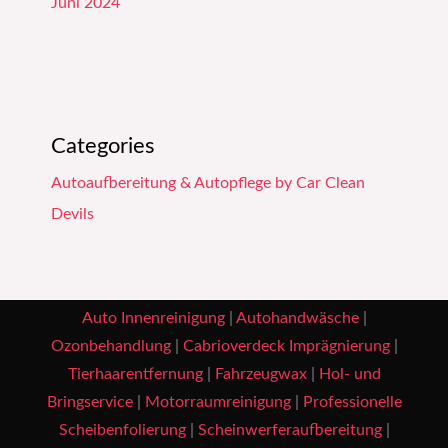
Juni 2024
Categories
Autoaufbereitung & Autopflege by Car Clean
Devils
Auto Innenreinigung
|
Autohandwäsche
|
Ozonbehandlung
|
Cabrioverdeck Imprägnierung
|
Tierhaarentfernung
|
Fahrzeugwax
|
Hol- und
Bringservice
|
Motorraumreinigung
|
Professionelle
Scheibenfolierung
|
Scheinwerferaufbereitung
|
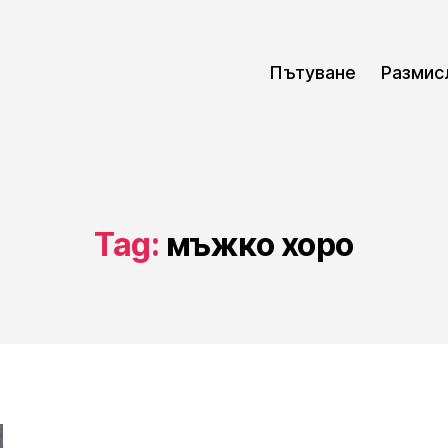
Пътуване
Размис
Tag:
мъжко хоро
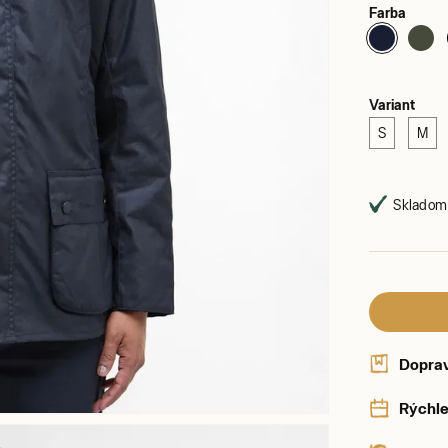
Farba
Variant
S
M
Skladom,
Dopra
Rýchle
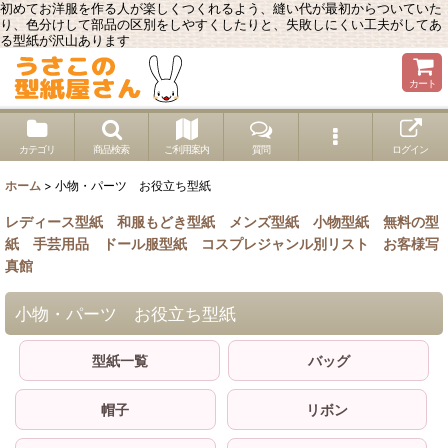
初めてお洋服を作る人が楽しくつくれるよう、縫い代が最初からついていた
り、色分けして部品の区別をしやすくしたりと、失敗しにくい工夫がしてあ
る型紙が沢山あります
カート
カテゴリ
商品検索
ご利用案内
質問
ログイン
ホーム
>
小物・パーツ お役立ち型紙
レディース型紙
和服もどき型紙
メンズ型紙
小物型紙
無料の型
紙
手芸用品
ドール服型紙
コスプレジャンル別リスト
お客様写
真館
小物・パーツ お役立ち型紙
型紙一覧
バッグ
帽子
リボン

══════════════════════════════

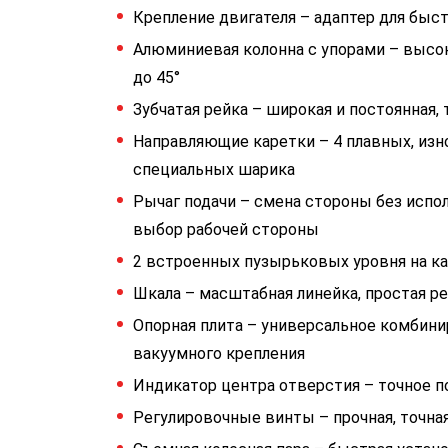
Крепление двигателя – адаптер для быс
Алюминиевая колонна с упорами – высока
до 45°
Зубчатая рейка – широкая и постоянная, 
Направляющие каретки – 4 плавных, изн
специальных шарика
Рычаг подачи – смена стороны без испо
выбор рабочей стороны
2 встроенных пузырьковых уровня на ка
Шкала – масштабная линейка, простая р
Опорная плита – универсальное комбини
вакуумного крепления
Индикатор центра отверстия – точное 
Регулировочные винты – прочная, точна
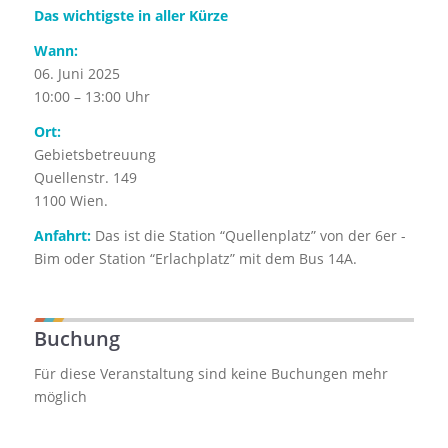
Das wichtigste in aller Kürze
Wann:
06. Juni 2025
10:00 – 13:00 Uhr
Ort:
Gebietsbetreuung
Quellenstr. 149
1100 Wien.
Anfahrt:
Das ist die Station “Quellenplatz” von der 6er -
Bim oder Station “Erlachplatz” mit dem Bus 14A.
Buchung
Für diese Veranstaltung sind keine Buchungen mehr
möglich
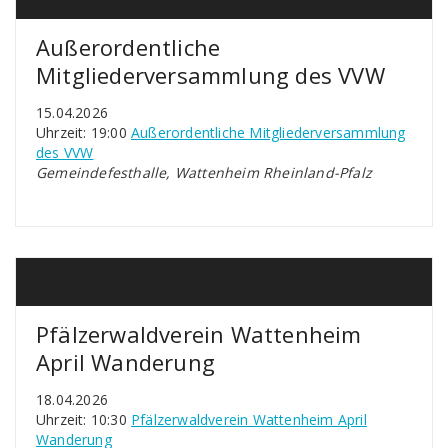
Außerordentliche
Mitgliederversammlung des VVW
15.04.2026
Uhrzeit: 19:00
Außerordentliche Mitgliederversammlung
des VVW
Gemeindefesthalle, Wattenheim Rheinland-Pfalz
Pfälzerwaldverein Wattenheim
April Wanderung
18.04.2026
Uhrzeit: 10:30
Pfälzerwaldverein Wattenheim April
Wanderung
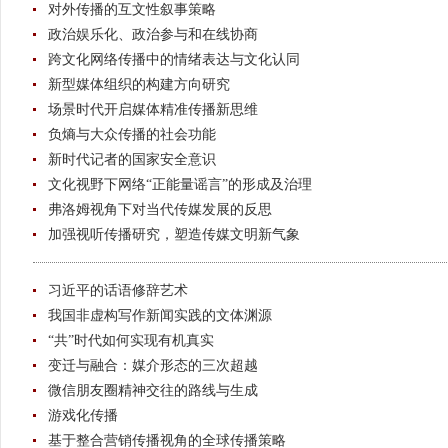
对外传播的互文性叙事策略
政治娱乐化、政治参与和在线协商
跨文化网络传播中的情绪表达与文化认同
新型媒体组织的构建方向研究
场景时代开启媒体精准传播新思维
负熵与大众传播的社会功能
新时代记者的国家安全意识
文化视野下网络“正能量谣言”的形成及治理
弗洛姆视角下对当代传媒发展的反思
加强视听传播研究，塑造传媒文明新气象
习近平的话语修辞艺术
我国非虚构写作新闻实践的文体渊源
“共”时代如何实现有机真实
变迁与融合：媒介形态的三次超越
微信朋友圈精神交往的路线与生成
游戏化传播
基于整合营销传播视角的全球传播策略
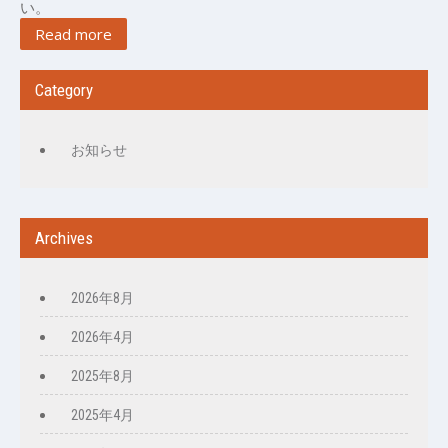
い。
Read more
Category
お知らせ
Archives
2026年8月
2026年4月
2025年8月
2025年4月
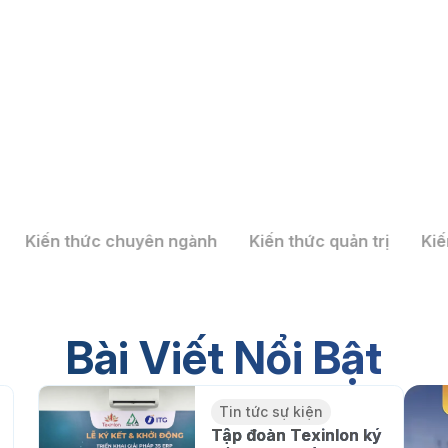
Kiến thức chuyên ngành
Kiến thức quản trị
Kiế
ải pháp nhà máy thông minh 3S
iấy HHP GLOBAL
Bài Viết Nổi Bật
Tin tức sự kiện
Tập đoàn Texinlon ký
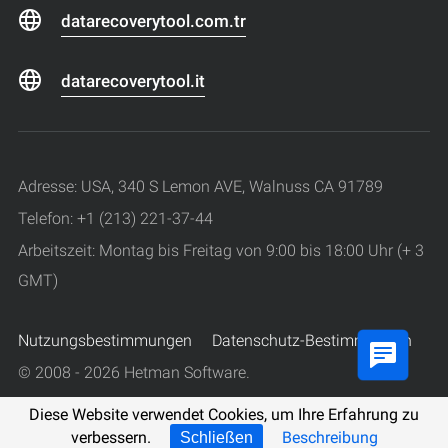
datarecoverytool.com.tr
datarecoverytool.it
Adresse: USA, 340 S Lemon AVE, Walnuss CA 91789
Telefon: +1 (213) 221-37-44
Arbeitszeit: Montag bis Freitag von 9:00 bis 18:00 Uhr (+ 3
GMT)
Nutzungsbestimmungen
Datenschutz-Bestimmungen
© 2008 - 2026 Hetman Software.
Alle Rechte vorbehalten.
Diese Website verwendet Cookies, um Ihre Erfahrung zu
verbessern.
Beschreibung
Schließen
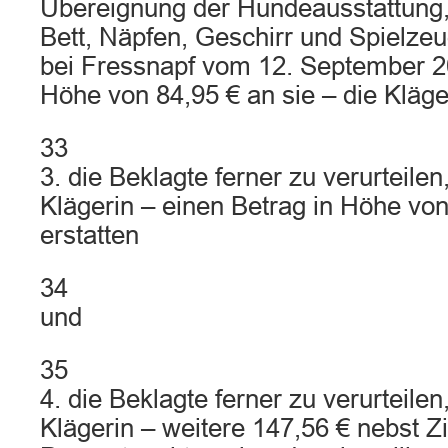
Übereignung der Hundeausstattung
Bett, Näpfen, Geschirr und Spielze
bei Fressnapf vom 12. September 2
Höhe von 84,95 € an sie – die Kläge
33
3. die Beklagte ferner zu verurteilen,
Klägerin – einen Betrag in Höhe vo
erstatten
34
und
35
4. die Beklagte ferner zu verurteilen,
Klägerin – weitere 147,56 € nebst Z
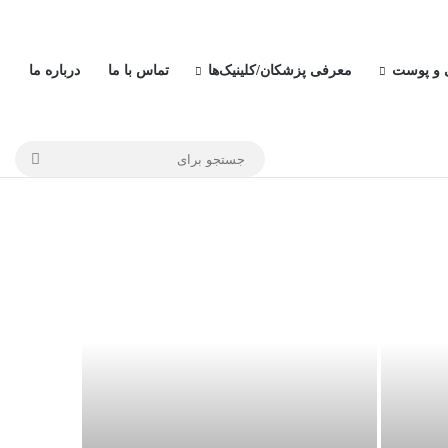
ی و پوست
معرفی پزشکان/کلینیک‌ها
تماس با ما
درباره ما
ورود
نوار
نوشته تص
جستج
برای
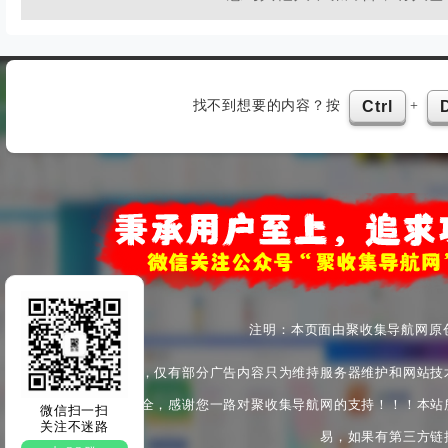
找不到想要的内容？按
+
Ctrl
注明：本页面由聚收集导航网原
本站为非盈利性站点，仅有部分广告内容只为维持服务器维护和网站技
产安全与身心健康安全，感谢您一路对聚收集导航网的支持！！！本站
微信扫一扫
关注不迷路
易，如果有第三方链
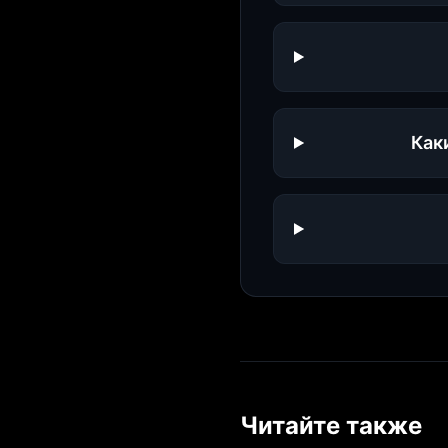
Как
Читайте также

══════════════════════════════

**Task instructions**
Copy the material from the line containing "datarecoverytool.com.tr" through the line containing "Читайте также", replacing "Beklagte" with "Gegenseite" and keeping everything else the same. Leave out the picture lines.

**Response for this exercise**
datarecoverytool.com.tr
datarecoverytool.it
Adresse: USA, 340 S Lemon AVE, Walnuss CA 91789
Telefon: +1 (213) 221-37-44
Arbeitszeit: Montag bis Freitag von 9:00 bis 18:00 Uhr (+ 3
GMT)
Nutzungsbestimmungen
Datenschutz-Bestimmungen
© 2008 - 2026 Hetman Software.
Alle Rechte vorbehalten.
Diese Website verwendet Cookies, um Ihre Erfahrung zu
verbessern.
Beschreibung
Schließen
Übereignung der Hundeausstattung
Bett, Näpfen, Geschirr und Spielze
bei Fressnapf vom 12. September 2
Höhe von 84,95 € an sie – die Kläge
33
3. die Gegenseite ferner zu verurteilen,
Klägerin – einen Betrag in Höhe vo
erstatten
34
und
35
4. die Gegenseite ferner zu verurteilen,
Klägerin – weitere 147,56 € nebst Z
ی و پوست
معرفی پزشکان/کلینیک‌ها
تماس با ما
درباره ما
ورود
نوار
نوشته تص
جستج
برای
找不到想要的内容？按
+
Ctrl
注明：本页面由聚收集导航网原
本站为非盈利性站点，仅有部分广告内容只为维持服务器维护和网站技
产安全与身心健康安全，感谢您一路对聚收集导航网的支持！！！本站
微信扫一扫
关注不迷路
易，如果有第三方链
Как
Читайте также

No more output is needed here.